In order to more intuitively show the influence of different iterations on the result of audio source separation, the PESQ evaluation bar chart of the speech separation model under different training times is drawn, as shown in Figure 7. As can be seen from Figure 7, under six kinds of SNR, the PESQ evaluation value of the voice and audio with a single iteration number keeps increasing, while under the same SNR, the PESQ evaluation value of the iteration number of 40 times is significantly smaller than that of the iteration number of 50. Moreover, the PESQ rating value of 50 iterations was slightly greater than the PESQ rating value of 60 iterations. This demonstrates that the model is optimal when the number of iterations is 50. Therefore, considering the time factor, the number of iterations is 50, which is appropriate for the sound source separation model based on deep neural network.

In order to analyze the performance of sound source separation model based on deep neural network, the optimal modified least-mean-square log-amplitude spectrum estimation named L-MMSE algorithm is used for performance comparison. For mixed audio, L-MMSE algorithm also uses TIMIT database, while nonspeech part uses additive white Gaussian noise and other four kinds of noise. The separation results were evaluated by PESQ evaluation index, and the experimental results were shown in Table 3. As can be seen from Table 3, in the sound source separation model based on deep neural network used in this paper, the average value of PESQ evaluation of voice and audio obtained after sound source separation is 3.26, while the average value of PESQ evaluation of voice and audio obtained by L-MMSE is 2.68.

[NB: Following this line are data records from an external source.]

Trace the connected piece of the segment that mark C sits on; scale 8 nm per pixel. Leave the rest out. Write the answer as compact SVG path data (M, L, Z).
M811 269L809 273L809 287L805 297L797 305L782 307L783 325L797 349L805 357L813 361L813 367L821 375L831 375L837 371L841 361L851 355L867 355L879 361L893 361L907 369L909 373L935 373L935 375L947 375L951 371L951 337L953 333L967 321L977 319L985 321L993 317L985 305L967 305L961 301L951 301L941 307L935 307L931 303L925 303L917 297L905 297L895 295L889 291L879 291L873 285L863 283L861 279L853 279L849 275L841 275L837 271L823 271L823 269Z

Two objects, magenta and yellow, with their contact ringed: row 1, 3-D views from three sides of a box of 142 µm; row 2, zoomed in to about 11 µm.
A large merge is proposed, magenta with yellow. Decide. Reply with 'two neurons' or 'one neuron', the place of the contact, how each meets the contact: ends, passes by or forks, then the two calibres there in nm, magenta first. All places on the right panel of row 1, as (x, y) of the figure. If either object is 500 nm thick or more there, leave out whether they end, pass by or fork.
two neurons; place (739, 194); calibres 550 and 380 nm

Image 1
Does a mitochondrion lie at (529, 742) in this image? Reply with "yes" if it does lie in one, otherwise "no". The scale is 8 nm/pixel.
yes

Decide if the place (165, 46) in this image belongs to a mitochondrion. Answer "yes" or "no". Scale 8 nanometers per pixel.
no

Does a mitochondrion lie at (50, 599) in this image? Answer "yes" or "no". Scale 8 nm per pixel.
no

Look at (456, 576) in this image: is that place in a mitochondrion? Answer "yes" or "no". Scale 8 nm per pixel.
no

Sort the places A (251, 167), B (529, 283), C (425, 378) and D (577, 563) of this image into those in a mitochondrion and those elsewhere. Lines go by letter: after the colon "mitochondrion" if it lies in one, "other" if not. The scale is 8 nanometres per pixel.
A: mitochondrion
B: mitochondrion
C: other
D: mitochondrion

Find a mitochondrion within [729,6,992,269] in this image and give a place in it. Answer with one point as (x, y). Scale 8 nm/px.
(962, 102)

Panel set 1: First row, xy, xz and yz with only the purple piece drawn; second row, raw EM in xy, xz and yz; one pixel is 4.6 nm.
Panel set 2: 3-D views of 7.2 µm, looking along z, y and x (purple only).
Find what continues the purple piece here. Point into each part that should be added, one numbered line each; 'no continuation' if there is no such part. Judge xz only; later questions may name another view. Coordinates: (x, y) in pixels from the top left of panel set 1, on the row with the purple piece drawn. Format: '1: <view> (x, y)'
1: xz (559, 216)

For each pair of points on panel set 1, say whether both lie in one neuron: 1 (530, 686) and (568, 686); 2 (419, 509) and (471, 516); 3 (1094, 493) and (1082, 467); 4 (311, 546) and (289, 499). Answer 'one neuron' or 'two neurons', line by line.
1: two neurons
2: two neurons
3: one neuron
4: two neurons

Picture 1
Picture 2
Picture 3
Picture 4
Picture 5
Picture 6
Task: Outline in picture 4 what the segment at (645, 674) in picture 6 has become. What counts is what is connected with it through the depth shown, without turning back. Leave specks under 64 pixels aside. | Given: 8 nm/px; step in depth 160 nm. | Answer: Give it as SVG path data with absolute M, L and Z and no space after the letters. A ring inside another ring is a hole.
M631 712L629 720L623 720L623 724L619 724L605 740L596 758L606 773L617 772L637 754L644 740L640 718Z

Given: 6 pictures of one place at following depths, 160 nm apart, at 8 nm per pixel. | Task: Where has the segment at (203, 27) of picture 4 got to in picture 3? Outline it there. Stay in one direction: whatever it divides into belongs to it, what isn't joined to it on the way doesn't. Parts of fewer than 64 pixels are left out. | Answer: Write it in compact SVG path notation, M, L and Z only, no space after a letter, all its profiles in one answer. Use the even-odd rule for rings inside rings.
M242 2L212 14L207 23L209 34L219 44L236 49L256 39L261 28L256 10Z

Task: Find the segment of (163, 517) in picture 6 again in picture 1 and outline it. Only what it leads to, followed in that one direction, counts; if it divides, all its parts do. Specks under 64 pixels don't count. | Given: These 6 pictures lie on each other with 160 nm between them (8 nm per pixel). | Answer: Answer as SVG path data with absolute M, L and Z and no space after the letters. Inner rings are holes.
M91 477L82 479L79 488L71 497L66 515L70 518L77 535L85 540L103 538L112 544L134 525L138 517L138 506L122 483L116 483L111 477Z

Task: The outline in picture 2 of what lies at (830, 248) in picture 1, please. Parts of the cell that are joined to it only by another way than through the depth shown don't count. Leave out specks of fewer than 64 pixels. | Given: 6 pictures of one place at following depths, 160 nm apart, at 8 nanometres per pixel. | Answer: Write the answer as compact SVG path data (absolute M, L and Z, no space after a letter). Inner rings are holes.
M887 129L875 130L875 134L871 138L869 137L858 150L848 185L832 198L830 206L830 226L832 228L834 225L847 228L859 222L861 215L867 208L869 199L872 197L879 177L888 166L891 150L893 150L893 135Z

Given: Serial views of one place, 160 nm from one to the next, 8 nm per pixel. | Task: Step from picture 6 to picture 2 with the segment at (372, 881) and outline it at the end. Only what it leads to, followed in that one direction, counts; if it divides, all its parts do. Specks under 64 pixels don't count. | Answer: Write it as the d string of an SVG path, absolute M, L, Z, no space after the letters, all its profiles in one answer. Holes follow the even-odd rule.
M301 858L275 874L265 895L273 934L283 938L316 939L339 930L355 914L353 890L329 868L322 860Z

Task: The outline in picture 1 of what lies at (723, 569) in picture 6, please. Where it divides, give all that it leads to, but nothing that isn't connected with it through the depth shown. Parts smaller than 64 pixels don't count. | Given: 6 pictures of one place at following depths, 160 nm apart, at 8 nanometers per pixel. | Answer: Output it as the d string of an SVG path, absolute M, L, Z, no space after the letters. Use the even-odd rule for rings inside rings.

To illustrate this problem more intuitively, the PESQ evaluation bar chart of FDNN and L-MMSE is drawn here, as shown in Figure 8. As shown in Figure 8, the PESQ assessment value of speech and audio achieved by DNN is higher than that obtained by the L-MMSE technique for six different SNR. This shows that the sound source separation model based on deep neural network has better performance in speech source separation.

5. Conclusions

In the context of intelligent Internet of Things, online music teaching is becoming more and more common. However, in the field of online violin education, there is still a lack of a complete supervised learning system. Aiming at this problem, this paper chooses the mixed instrument audio composed of voice and violin as the research object. The sparsity of speech signals and multiple repetitiveness of music signals is investigated in the time domain and frequency domain of diverse audio sources. Also included are the sample pretreatment and feature extraction operations, such as training set selection, simple drying, slicing, audio overlay, feature extraction, and other procedures. Developing a deep neural network-based sound source separation model. A sound source separation model based on deep neural network is used to separate mixed speech, and the evaluation of perceptual speech quality is introduced. The PESQ results of original mixed audio, separated audio and violin audio at different SNR are analyzed. The results show that the model has a good separation effect for mixed audio. This method can provide supervision and scoring functions for violin online learning system.

Data Availability

The datasets used during the current study are available from the corresponding author on reasonable request.

Conflicts of Interest

The author declares that he has no conflicts of interest.